Inmon also hit on one of the most important factors that is spurring data warehouse migration – or, put differently, extension– to the cloud: its appeal to and usefulness for the line of business. Rather than reducing costs, the data warehouse in the cloud has the potential to enfranchise the lines of business.
“I think underlying the movement of data warehouses to the cloud is the fact that data warehouses when implemented by the IT dept have not been implemented very well and over and over we see the control of data and the data warehouse go to the different functional organizations: marketing, finance, sales, and organizations like that,” he noted. “I think that one of the big drivers of moving information to the cloud is the fact that it’s easier for marketing, finance, and other [functional areas of the] organization to take control of their own data rather than have … IT … build and manage this data.”

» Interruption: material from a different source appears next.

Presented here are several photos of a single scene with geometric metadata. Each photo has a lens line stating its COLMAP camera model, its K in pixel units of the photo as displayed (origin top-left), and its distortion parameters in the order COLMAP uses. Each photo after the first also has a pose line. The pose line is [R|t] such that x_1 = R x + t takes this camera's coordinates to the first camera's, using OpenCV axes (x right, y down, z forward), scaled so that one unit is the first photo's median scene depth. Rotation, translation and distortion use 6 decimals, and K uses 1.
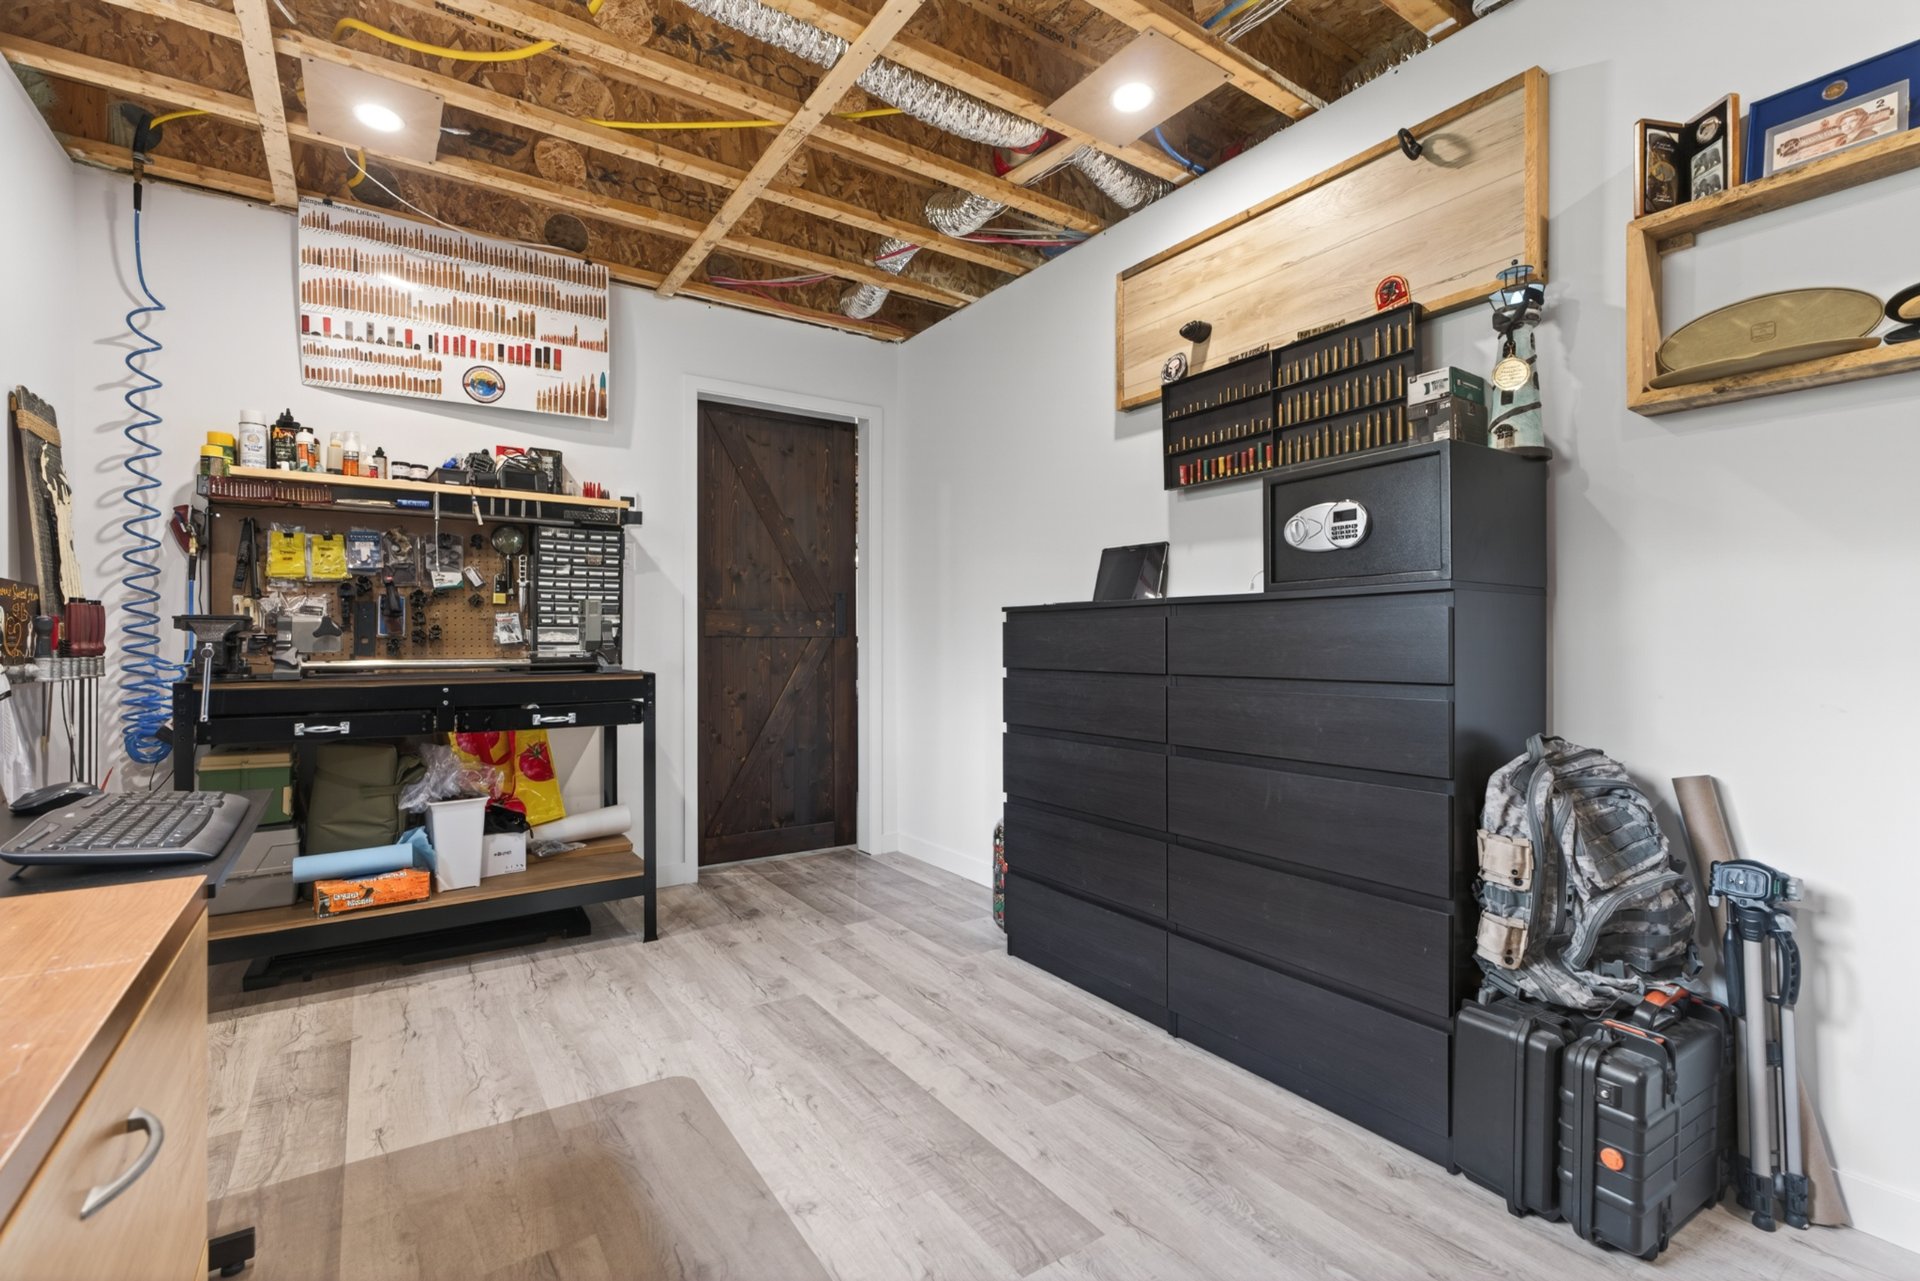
lens RADIAL K [[860.0, 0, 964.3], [0, 860.0, 639.1], [0, 0, 1]] dist [0.001061, -0.000049]
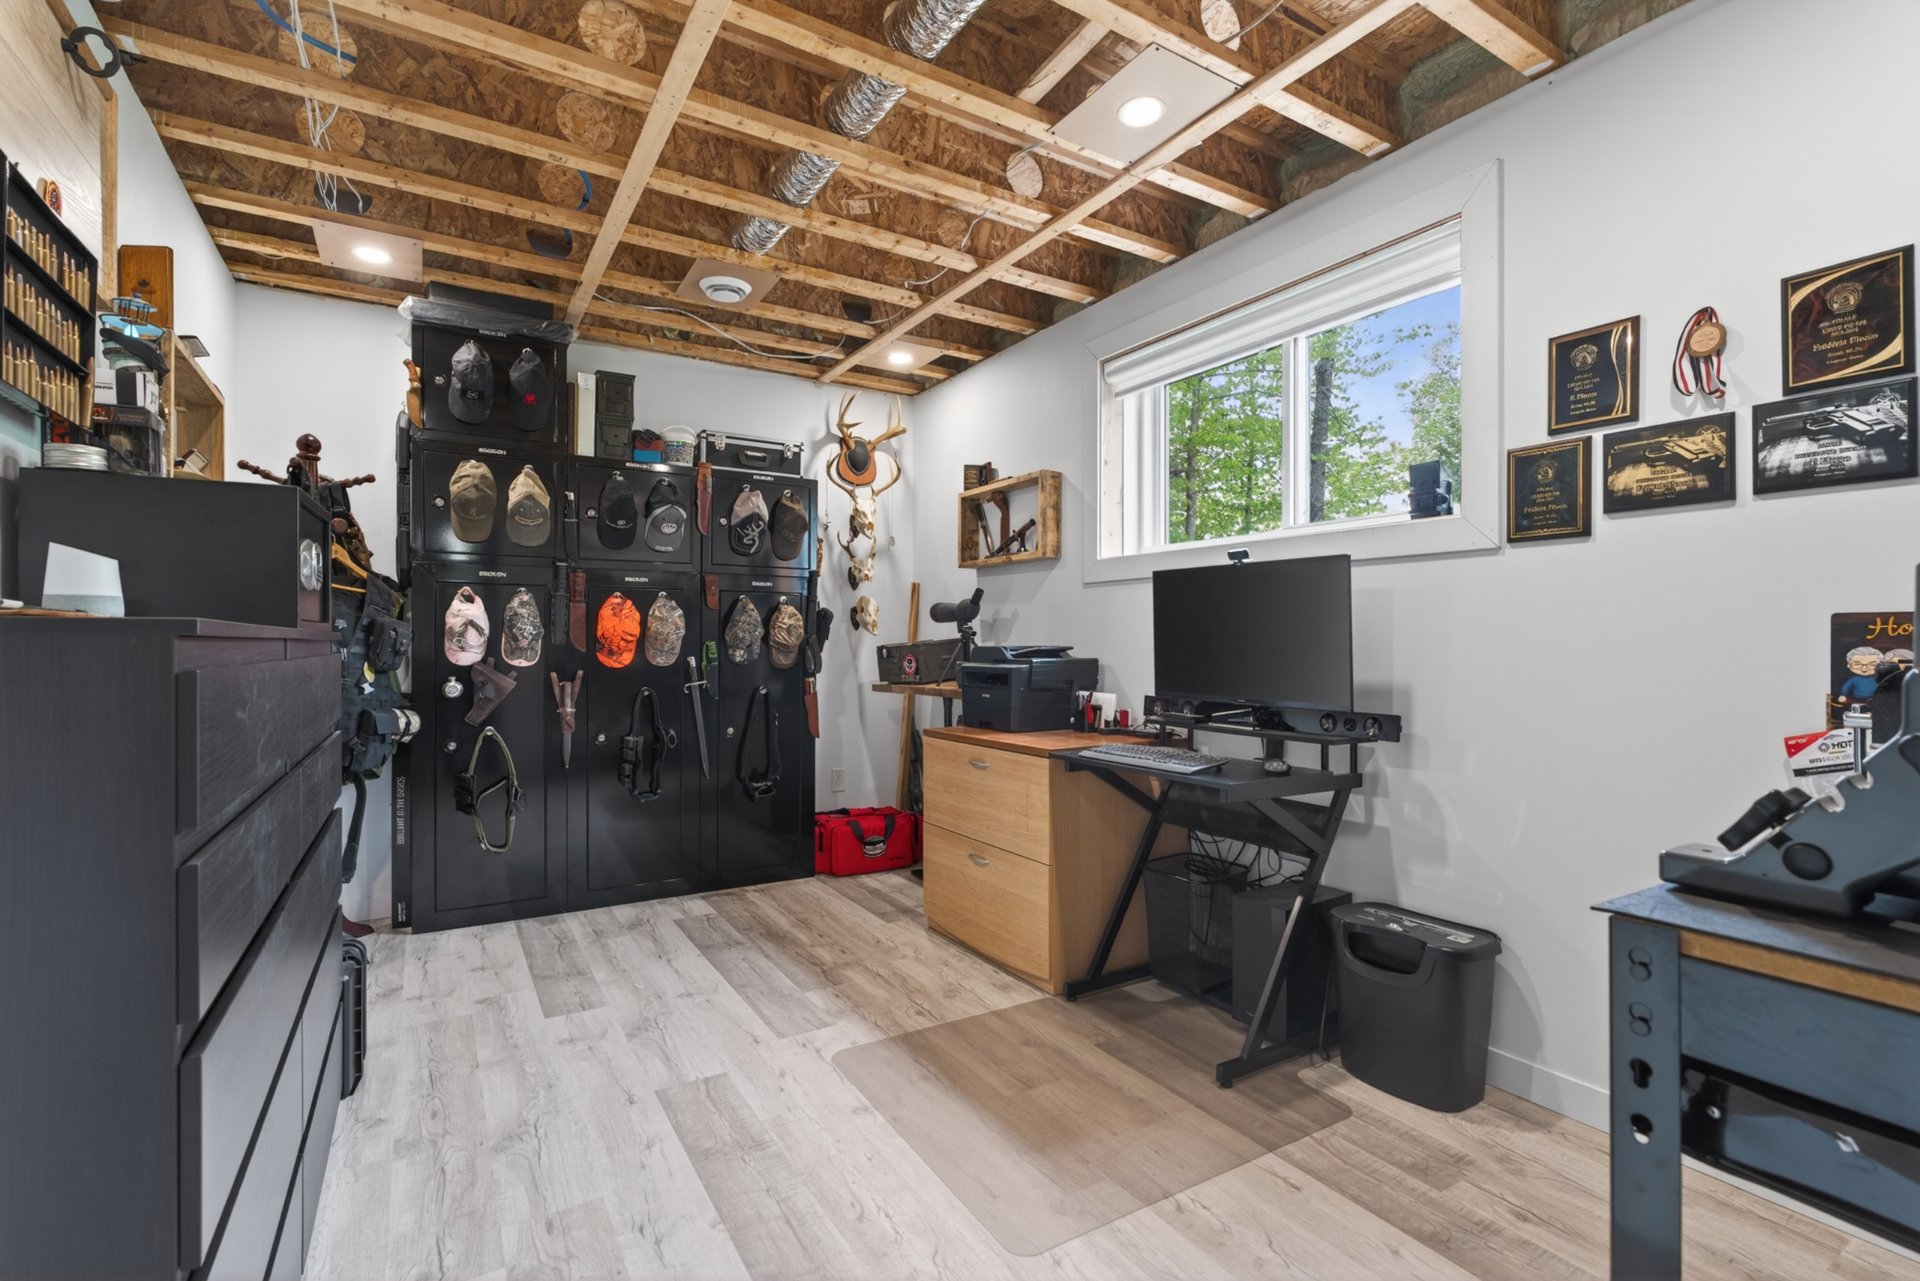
lens RADIAL K [[860.0, 0, 960.6], [0, 860.0, 649.8], [0, 0, 1]] dist [0.001061, -0.000049]
pose [[-0.999094, 0.000093, 0.042565, -0.360866], [-0.000132, 0.999986, -0.005280, -0.037088], [-0.042565, -0.005280, -0.999080, 2.115035]]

Like it or not, the on-premises data warehouse will be with us for a long time to come. And this isn’t such a bad thing. A hybrid on-premises + cloud data warehouse deployment permits an organization to distribute use cases and workloads – as well as costs – on a more or less rational basis.
True, some costly workloads might not be able to move to the cloud: not today, not next year, and maybe not in half-a-decade’s time. But cloud infrastructure will continue to improve, and cloud providers will continue to innovate to offset the performance penalty that is, in a special sense, a feature – not a bug! – of the cloud model. Pragmatic, forward-thinking organizations grok this. Do you?